# Does anybody know



## Daniel Thomas (Feb 6, 2018)

Does anybody know were I can get a seeing stone replica


----------



## Elthir (Feb 7, 2018)

Some garden shops sell coloured glass globes... maybe get a blue one and imagine it's a seeing stone looking at a fair sky somewhere.

I apologize.

I have no idea if anyone makes these, but if they went with actual stone then I'm thinking the shipping charges would be high.

I'm sorry (again).

By the way, looking at this scene, do you _have_ to do this with "evil claw-hand"?

Again, forgive me.


----------



## Daniel Thomas (Feb 7, 2018)

Galin said:


> Some garden shops sell coloured glass globes... maybe get a blue one and imagine it's a seeing stone looking at a fair sky somewhere.
> 
> I apologize.
> 
> ...


what do you mean evil claw-hand


----------



## CirdanLinweilin (Feb 7, 2018)

Daniel Thomas said:


> what do you mean evil claw-hand



He's referring to Saruman's hand and how it is reaching out like a claw.

CL


----------



## Elthir (Feb 7, 2018)

Yep. Thank you CL (if I may call you that).

And I didn't mean you, Daniel... I meant "you" as in anyone doing what Christopher Lee is doing in that picture.


----------



## Squint-eyed Southerner (Apr 18, 2018)

Anyone remember this?




No politics intended, I just found it funny!

(But if it is considered out of bounds, I'll happily delete it. As a new member here, I'm still feeling my way around, and can't seem to find a posting of forum rules. If someone can direct me to them, I'd be grateful.)

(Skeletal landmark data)
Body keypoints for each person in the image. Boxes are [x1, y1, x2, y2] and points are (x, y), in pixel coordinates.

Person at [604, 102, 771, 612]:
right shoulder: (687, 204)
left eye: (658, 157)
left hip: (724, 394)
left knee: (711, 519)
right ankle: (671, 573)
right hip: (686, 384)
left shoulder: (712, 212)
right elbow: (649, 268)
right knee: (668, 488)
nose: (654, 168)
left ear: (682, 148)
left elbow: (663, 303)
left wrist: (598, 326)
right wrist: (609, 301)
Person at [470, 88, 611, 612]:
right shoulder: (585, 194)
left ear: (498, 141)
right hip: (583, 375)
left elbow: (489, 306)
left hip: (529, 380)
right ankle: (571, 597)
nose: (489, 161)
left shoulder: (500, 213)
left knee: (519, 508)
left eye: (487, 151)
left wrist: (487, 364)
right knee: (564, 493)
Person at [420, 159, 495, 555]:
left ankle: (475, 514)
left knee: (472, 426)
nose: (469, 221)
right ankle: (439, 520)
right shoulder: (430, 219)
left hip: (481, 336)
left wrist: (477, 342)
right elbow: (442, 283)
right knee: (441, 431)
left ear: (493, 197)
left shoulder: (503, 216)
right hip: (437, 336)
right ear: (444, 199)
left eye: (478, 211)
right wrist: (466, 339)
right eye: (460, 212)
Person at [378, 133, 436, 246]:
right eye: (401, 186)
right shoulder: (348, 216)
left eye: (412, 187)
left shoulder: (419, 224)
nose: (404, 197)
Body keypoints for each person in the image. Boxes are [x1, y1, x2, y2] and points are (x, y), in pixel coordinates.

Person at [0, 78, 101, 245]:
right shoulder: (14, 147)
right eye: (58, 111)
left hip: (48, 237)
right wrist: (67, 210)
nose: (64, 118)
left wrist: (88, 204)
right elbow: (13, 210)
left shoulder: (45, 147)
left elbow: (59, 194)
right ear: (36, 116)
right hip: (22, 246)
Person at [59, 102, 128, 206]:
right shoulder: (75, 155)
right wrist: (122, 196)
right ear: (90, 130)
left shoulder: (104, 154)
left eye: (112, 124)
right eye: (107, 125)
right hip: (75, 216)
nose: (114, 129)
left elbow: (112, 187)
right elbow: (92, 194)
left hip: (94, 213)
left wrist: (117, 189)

> **Work order A**
Answer these questions about the seeing-stone forum thread:
(i) What does Elthir suggest buying from garden shops?
(ii) Whose hand does CirdanLinweilin say Elthir was referring to?
(iii) What does Squint-eyed Southerner say they cannot find?
> **Work order B**
Write the next post in the seeing-stone forum thread, after Squint-eyed Southerner's request to be directed to the forum rules.
The items play no part in the work on this page.

> **Result A**
(i) A blue coloured glass globe, to imagine as a seeing stone looking at a fair sky.
(ii) Saruman's hand, reaching out like a claw.
(iii) A posting of the forum rules.

> **Result B**
----------



## CirdanLinweilin (Apr 18, 2018)

Squint-eyed Southerner said:


> Anyone remember this?
> 
> 
> View attachment 5457
> ...





Squint-eyed Southerner said:


> Anyone remember this?
> 
> 
> View attachment 5457
> ...



Those Maiar get around don't they? 

Sneaky Saruman, he sneaks and sneaks and plots his plotses. 

For real though, main rules: No Politics and Religion. No foul language either. Those are the main ones I remember!

CL


----------



## Squint-eyed Southerner (Apr 18, 2018)

OK, thanks.

Hmm, to the original question, I wonder if the Saudis are selling "souvenir" copies of that globe?


----------



## CirdanLinweilin (Apr 18, 2018)

Squint-eyed Southerner said:


> OK, thanks.
> 
> Hmm, to the original question, I wonder if the Saudis are selling "souvenir" copies of that globe?



I'm highly sure no strange magics are present, and the price could be reasonable, just let someone know when you start hearing voices.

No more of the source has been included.